I will continue to “earn” (LOL) so I can have things like clothes and food and bike parts, electricity and water and heat and garbage collection, art supplies and maybe (maybe!) even occasional travel. Medicaid doesn’t pay for those. I’m pretty sure qualifying for Medicaid means I also qualify for SNAP (aka food stamps), which I’ve never applied for. I have some pride; I can afford food, if not health insurance. But food is getting more expensive, and pride seems absurd now that the State is paying nearly ten times my annual income on a drug friends tell me is advertised on television (no wonder it costs so much! Spots on SNL aren’t cheap).
I could also claim Crohn’s as a disability, which would give me a tax credit. Nice!

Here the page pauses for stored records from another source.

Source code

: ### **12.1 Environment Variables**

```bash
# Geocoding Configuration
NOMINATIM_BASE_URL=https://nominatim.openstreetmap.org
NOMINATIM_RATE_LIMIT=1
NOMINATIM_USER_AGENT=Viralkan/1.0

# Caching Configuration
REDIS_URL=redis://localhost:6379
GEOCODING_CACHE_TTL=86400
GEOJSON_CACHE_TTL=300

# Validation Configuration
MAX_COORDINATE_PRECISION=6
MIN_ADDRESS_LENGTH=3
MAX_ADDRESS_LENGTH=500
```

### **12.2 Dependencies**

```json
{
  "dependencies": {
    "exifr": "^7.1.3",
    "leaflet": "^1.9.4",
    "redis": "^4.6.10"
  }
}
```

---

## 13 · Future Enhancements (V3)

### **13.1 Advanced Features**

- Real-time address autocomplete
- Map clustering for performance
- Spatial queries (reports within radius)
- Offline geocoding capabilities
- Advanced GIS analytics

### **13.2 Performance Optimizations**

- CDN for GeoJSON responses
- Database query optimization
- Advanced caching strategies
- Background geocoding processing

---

I must say I am now treated better by the local hospital system than ever before in my life. My appointments are scheduled swiftly; I have a responsive Nurse Practitioner overseeing my treatment, plus a “nurse navigator” to help with odds and ends, plus a “nurse ambassador” from AbbVie Pharmaceuticals, in case there’s any problem with home delivery of my medication in the future, or if I use the device incorrectly. In the past, the local hospital has been absolute shit to me. But now I’m a $150,000-a-year income stream, and doors open everywhere.
If my symptoms improve, I will continue taking Skyrizi for the rest of my life or until it “poops out.” Biologic drug efficacy can last a few years, or over a decade, by which time some new expensive treatment will be on the IBD scene, or society will have collapsed.